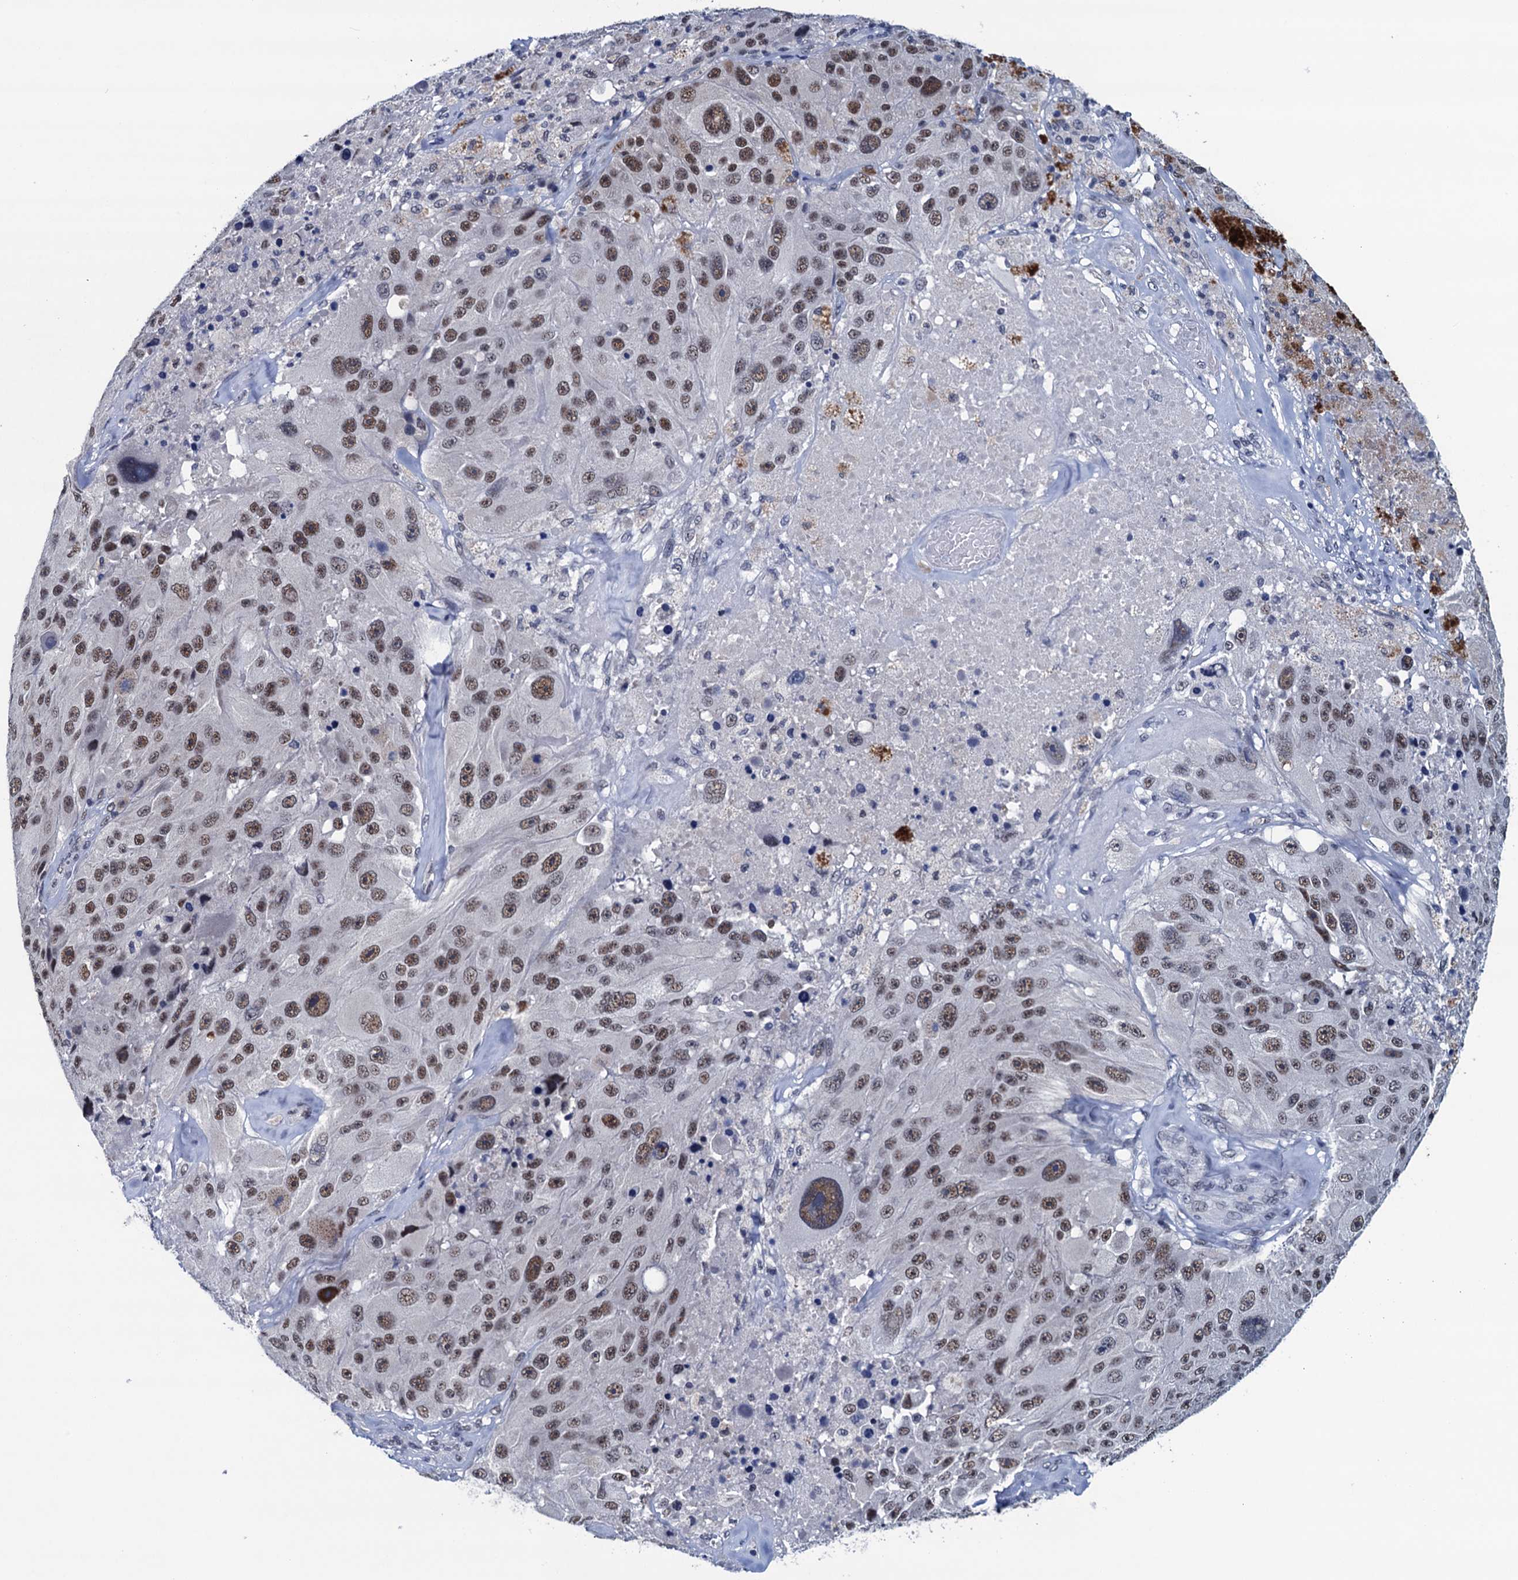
{"staining": {"intensity": "moderate", "quantity": ">75%", "location": "nuclear"}, "tissue": "melanoma", "cell_type": "Tumor cells", "image_type": "cancer", "snomed": [{"axis": "morphology", "description": "Malignant melanoma, Metastatic site"}, {"axis": "topography", "description": "Lymph node"}], "caption": "This is a micrograph of IHC staining of malignant melanoma (metastatic site), which shows moderate expression in the nuclear of tumor cells.", "gene": "FNBP4", "patient": {"sex": "male", "age": 62}}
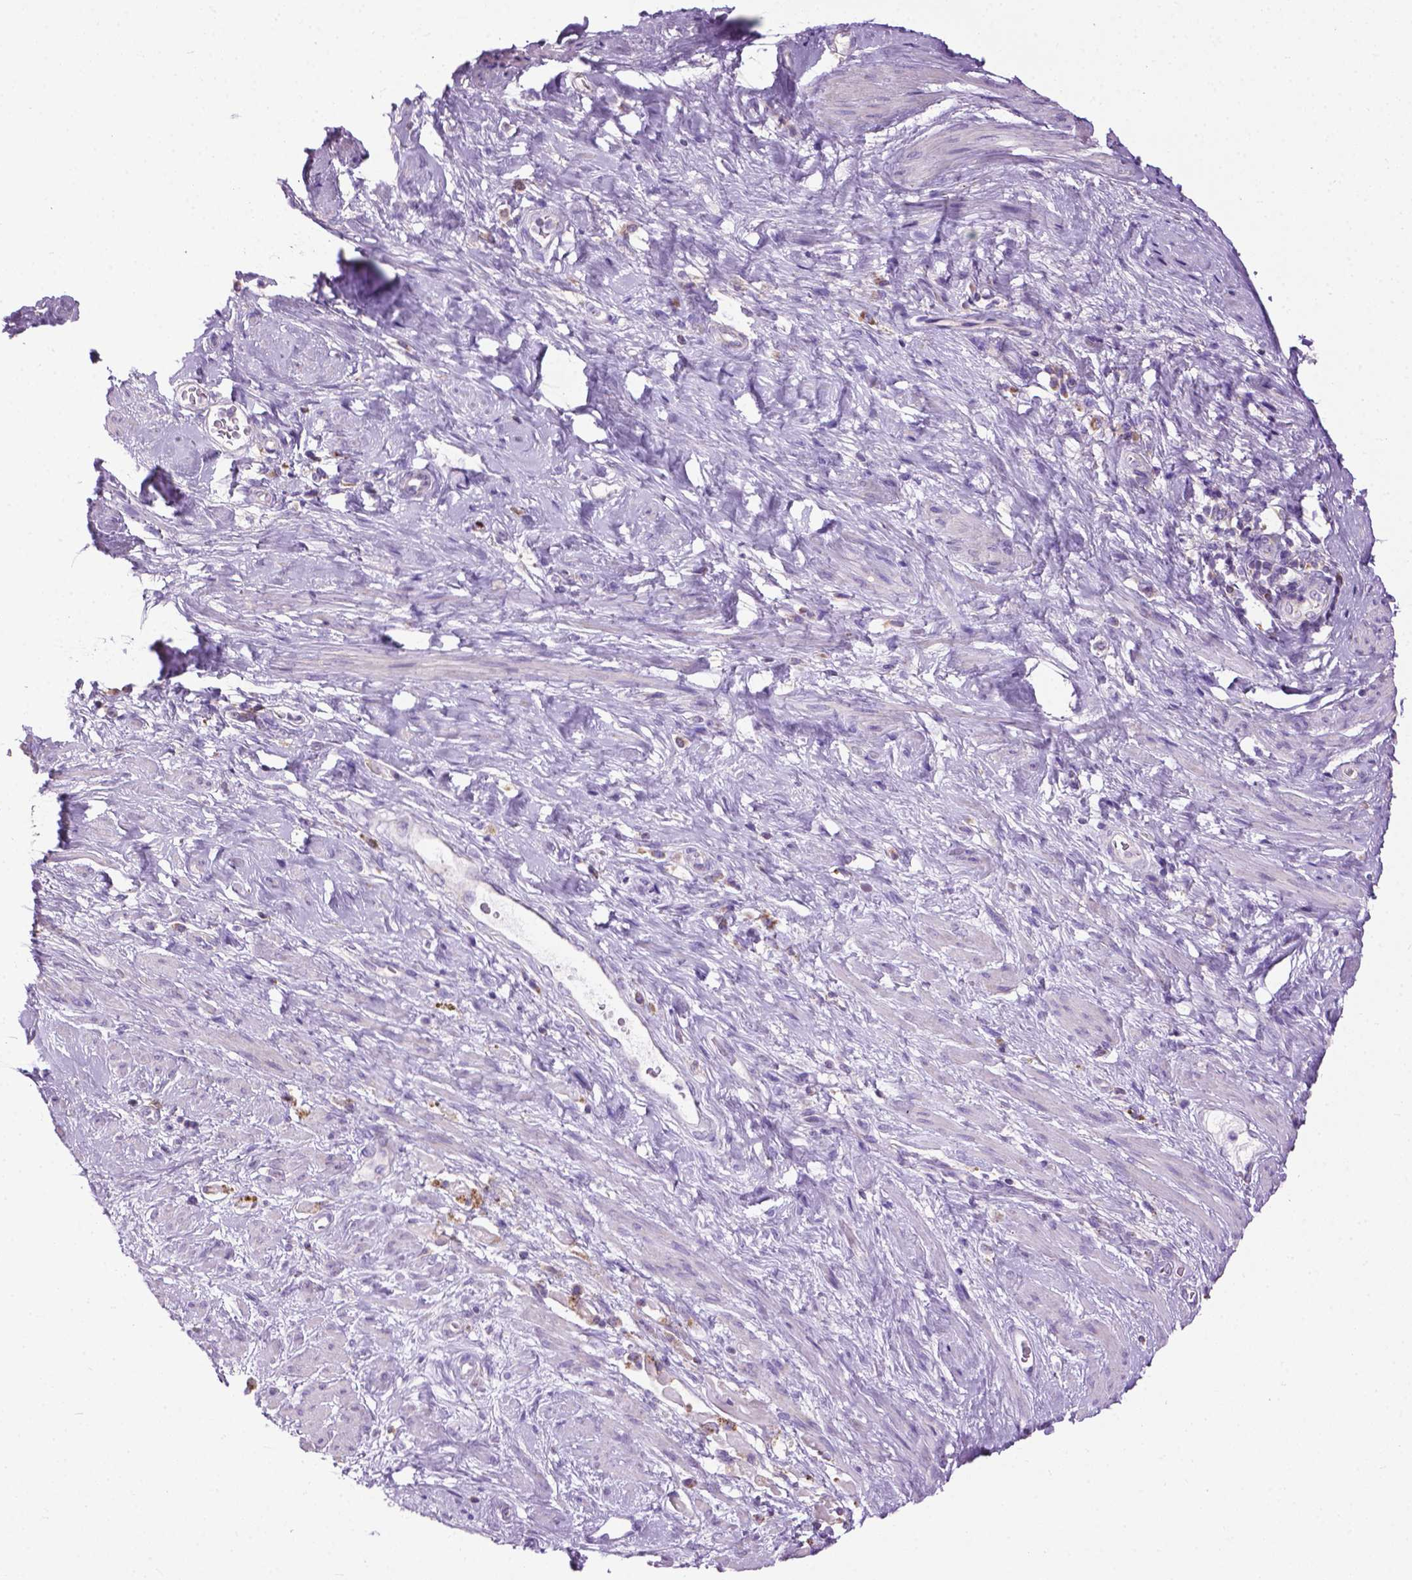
{"staining": {"intensity": "weak", "quantity": "<25%", "location": "cytoplasmic/membranous"}, "tissue": "cervical cancer", "cell_type": "Tumor cells", "image_type": "cancer", "snomed": [{"axis": "morphology", "description": "Squamous cell carcinoma, NOS"}, {"axis": "topography", "description": "Cervix"}], "caption": "This is an IHC histopathology image of human cervical squamous cell carcinoma. There is no expression in tumor cells.", "gene": "VDAC1", "patient": {"sex": "female", "age": 61}}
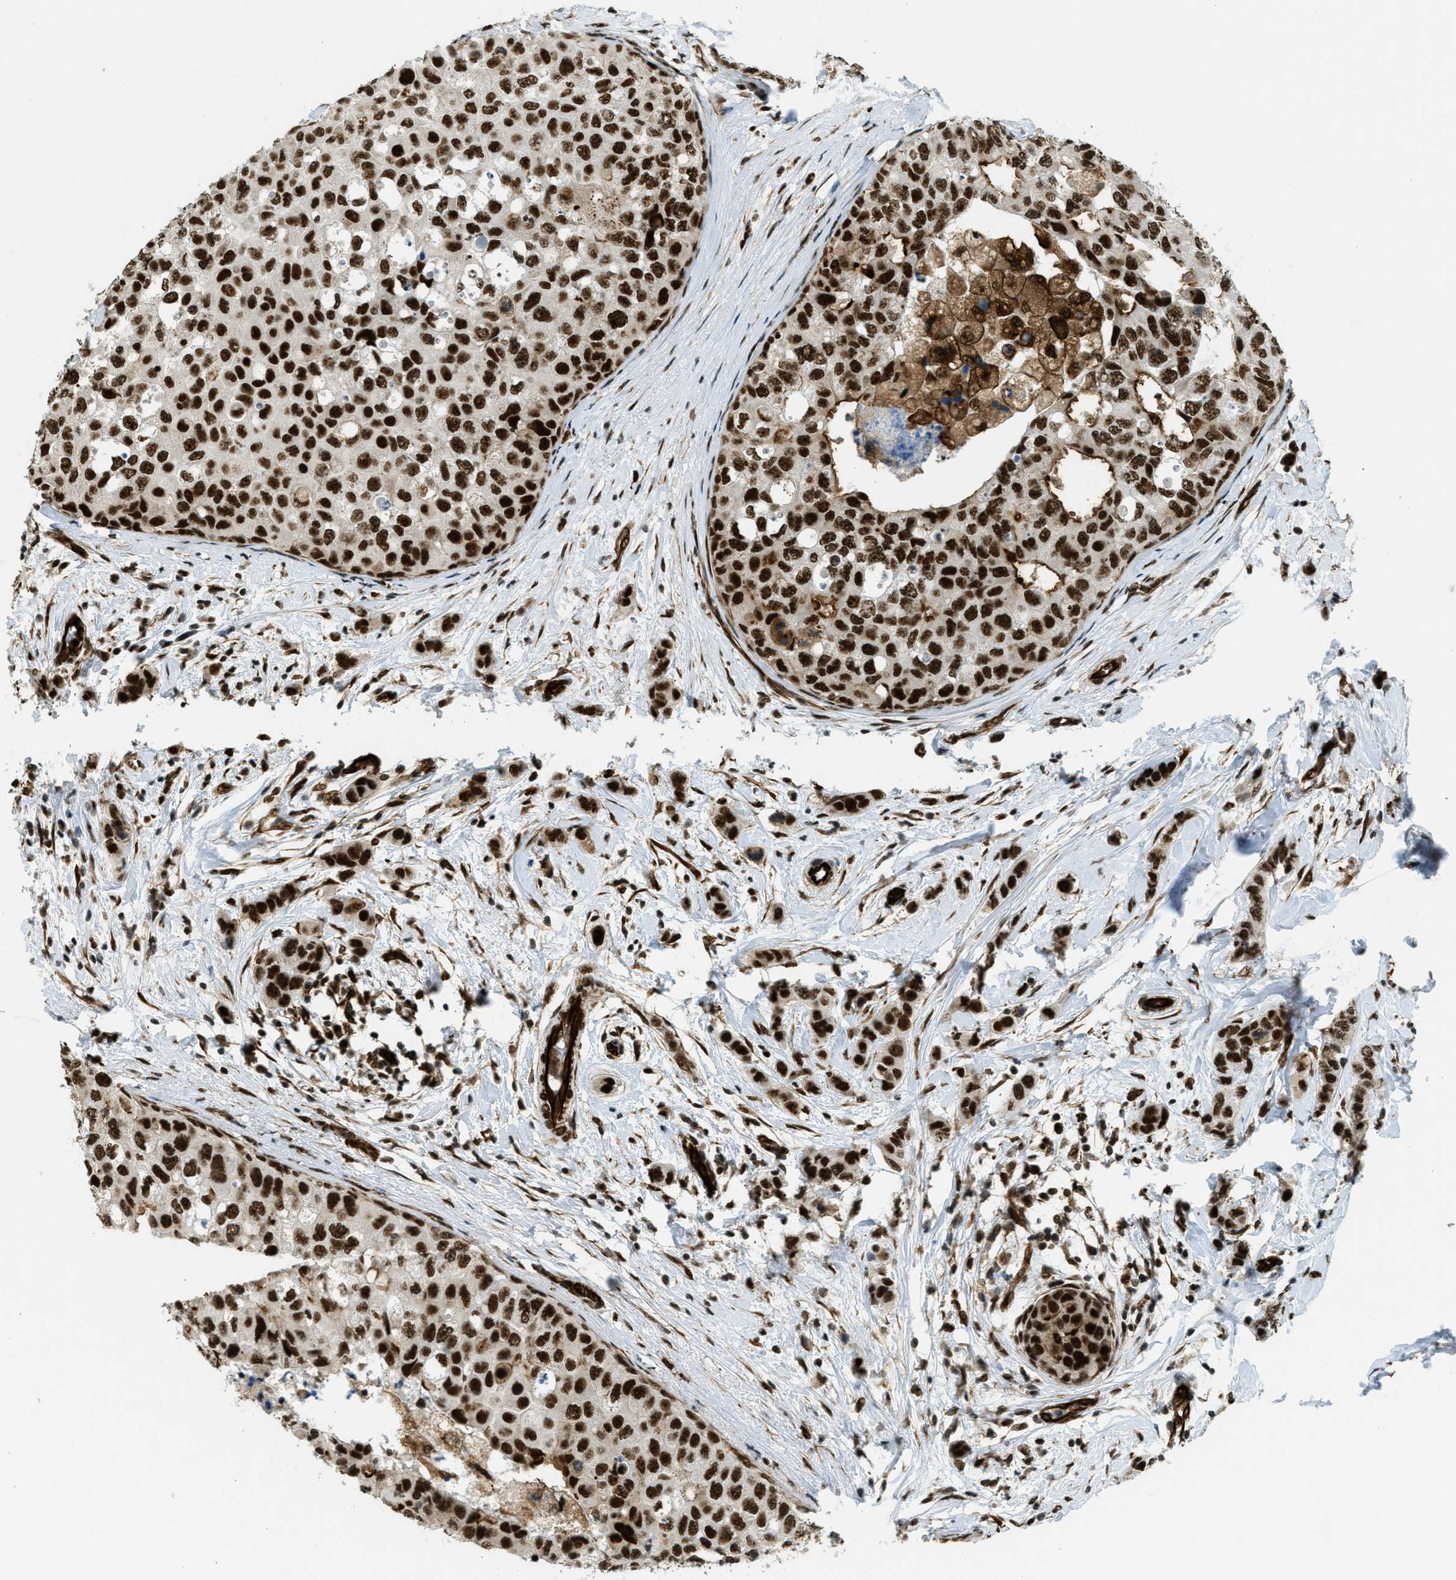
{"staining": {"intensity": "strong", "quantity": ">75%", "location": "nuclear"}, "tissue": "breast cancer", "cell_type": "Tumor cells", "image_type": "cancer", "snomed": [{"axis": "morphology", "description": "Duct carcinoma"}, {"axis": "topography", "description": "Breast"}], "caption": "IHC photomicrograph of neoplastic tissue: human breast intraductal carcinoma stained using IHC demonstrates high levels of strong protein expression localized specifically in the nuclear of tumor cells, appearing as a nuclear brown color.", "gene": "ZFR", "patient": {"sex": "female", "age": 50}}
========================================
Exercise prompt:
Leaving every picture out, write out exactly the lines from the beginning of the listing above to the line with "an IHC histopathology", inclusive.

Exercise solution:
{"staining": {"intensity": "moderate", "quantity": ">75%", "location": "nuclear"}, "tissue": "melanoma", "cell_type": "Tumor cells", "image_type": "cancer", "snomed": [{"axis": "morphology", "description": "Malignant melanoma, Metastatic site"}, {"axis": "topography", "description": "Lymph node"}], "caption": "This is a micrograph of IHC staining of malignant melanoma (metastatic site), which shows moderate expression in the nuclear of tumor cells.", "gene": "FNBP4", "patient": {"sex": "male", "age": 62}}
{"staining": {"intensity": "weak", "quantity": "<25%", "location": "cytoplasmic/membranous"}, "tissue": "cervical cancer", "cell_type": "Tumor cells", "image_type": "cancer", "snomed": [{"axis": "morphology", "description": "Squamous cell carcinoma, NOS"}, {"axis": "topography", "description": "Cervix"}], "caption": "This is an IHC histopathology image of human cervical squamous cell carcinoma. There is no expression in tumor cells.", "gene": "VDAC1", "patient": {"sex": "female", "age": 61}}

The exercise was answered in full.